**TASKS**
[1] Answer these questions from the article about the TMB, one answer per line, each marked with its letter:
(a) In which town was the TMB office where locals demonstrated?
(b) Whom did Sir Norman blame for the demonstrations in Barnsley?
(c) What are the titles of the two flagship publications of TMB Books?
[2] Reproduce the TMB article from "Sir Norman dismissed" up to and including "Yorkshire and Lancashire.".

**TEXT FOR ANALYSIS**
────
Innovative advertising
The announcement followed a series of demonstrations outside the TMB's Preston office as locals complained that the TMB was deserting the county.

Sir Norman dismissed a series of parallel demonstrations in Barnsley against the move as the work of militant vegans, who he accused of "whipping up a frenzy of anti-tripe opposition".

Sir Norman said that, by having a presence in both counties, tripe could be "truly TransPennine", comparing it to the railway system that linked Yorkshire and Lancashire.

As evidence of the growth of UK tripe's reach, Sir Norman said that sales of TMB Books' two flagship publications, Forgotten Lancashire and Forgotten Yorkshire, were both on the up as Christmas approached, prompted by innovative advertising in the social media. "Whatever side of the border they come from, a lot of people will be unwrapping a tripe book at the end of December!" he declared.
────
**ENTRIES SHOWN**
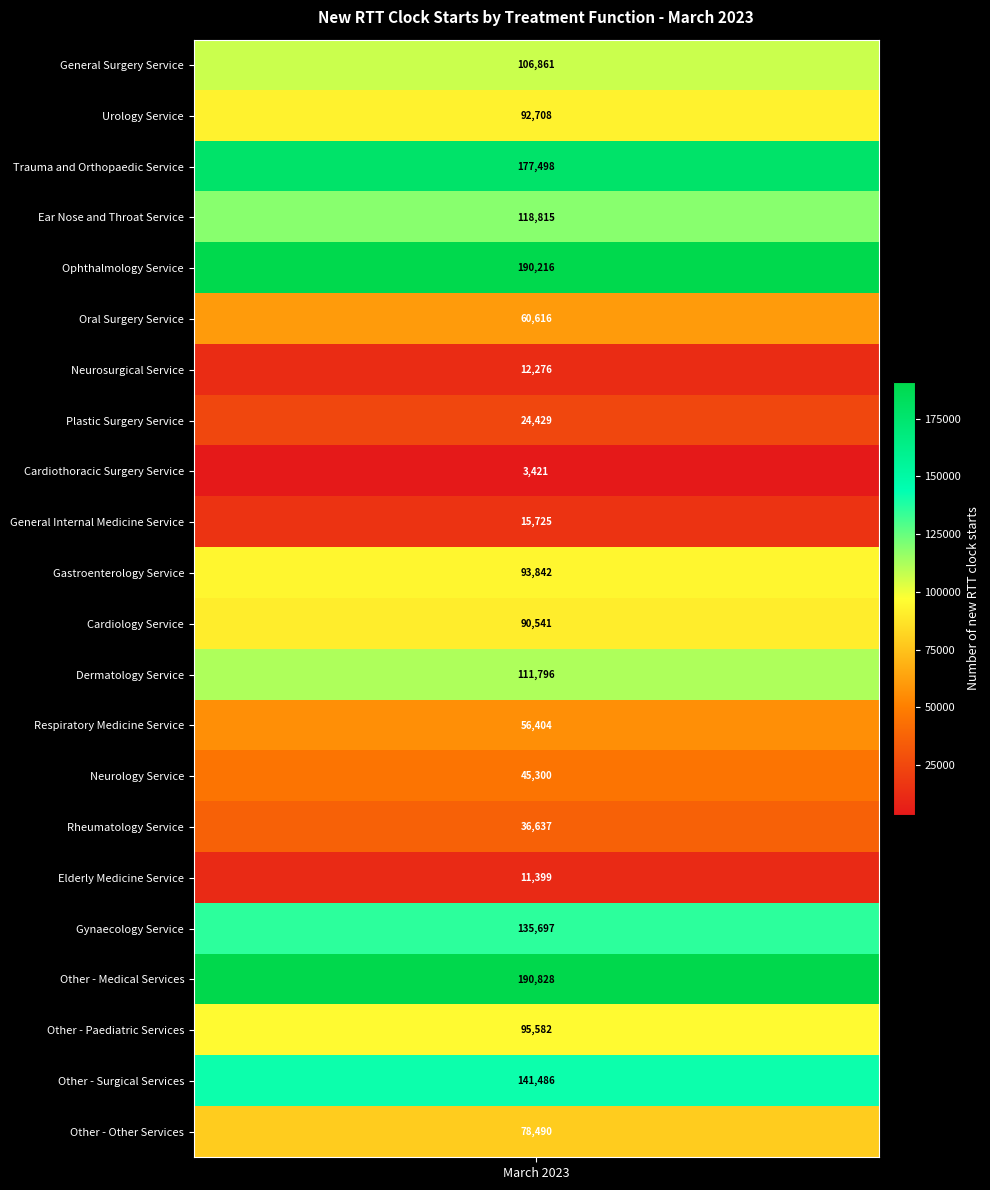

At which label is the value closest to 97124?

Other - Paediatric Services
────
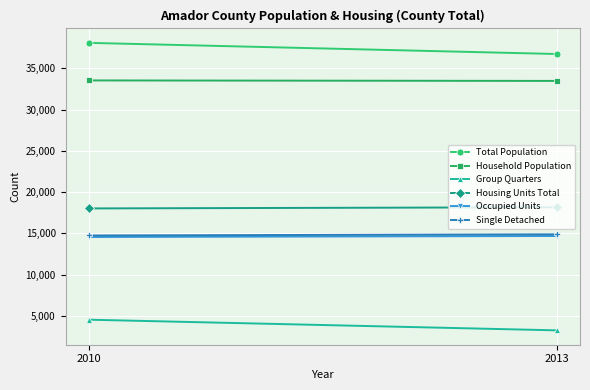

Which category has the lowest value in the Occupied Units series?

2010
────
**SET OF ANSWERS**
[1]
(a) Preston
(b) Militant vegans
(c) Forgotten Lancashire and Forgotten Yorkshire

[2]
Sir Norman dismissed a series of parallel demonstrations in Barnsley against the move as the work of militant vegans, who he accused of "whipping up a frenzy of anti-tripe opposition".

Sir Norman said that, by having a presence in both counties, tripe could be "truly TransPennine", comparing it to the railway system that linked Yorkshire and Lancashire.